On 26/12/2021 17:51, Wietse Venema wrote:
Depends on what you mean with "accurate".

On 27.12.21 04:03, Lefteris Tsintjelis wrote:
I mean the locally maintained IP RBL. It is critical as this will be doing most of the rejection.

- With smtpd_delay_reject=yes, Postfix logs the client, helo, sender,
and recipient.

With delays set to yes, it is really good to have that info but when SASL is used the rejection reason given out is authentication failed and that is where my concern is.

if the SASL authentication fails, what's the need of other checks?
authenticated clients are to be handled differently than mailservers.

if authentication succeeds, you have no reason for other checks
(well, you CAN check for other signs of abuse, and optionally refuse the
client, but people usually don't do that).

If authentication fails, I see no reason for accepting anything more from
such client.

- With smtpd_delay_reject=no, Postfix will log a DNSBL 'reject' in
smtpd_client_restrictions without any sender or recipient information.
That makes it difficult to answer questions about "missing" email.
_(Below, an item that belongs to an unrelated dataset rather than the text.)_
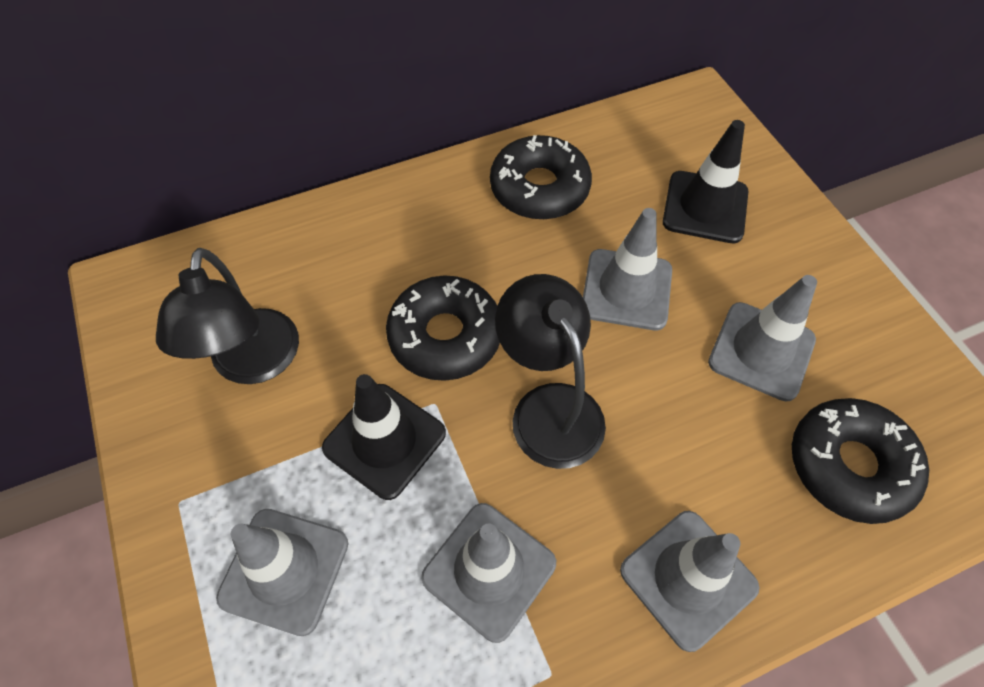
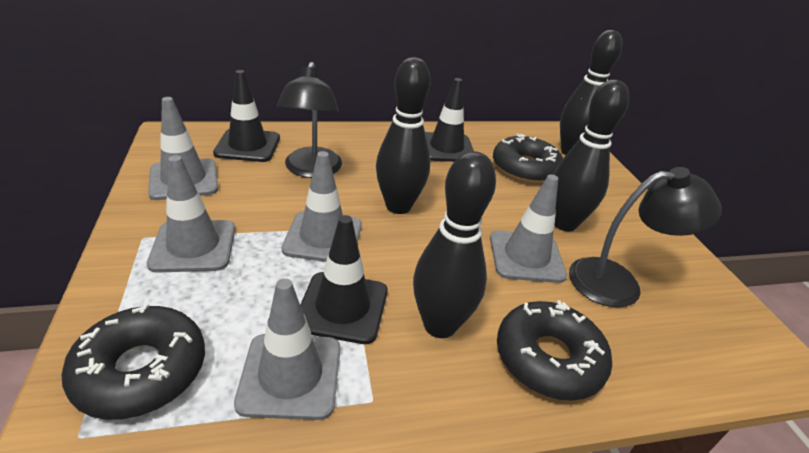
black bowling pin: none = 0 -> [376,57,431,214] [413,151,496,338] [553,80,629,231] [560,30,622,155] = 4
black traffic cone: [322,374,446,500] [663,120,749,243] = 2 -> [213,70,280,162] [300,215,388,344] [425,78,474,162] = 3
And when SASL is used with delays set to no, when the first reject happens, client is out so the very much wanted authentication info is delayed and that decreases the guessing possibilities extremely low and makes the attack close to impossible to ever succeed with proper RBL updating.

fail2ban can to this. you can fill your local dnsbl with that, although I
prefer blocking connection from those IPs at firewall level.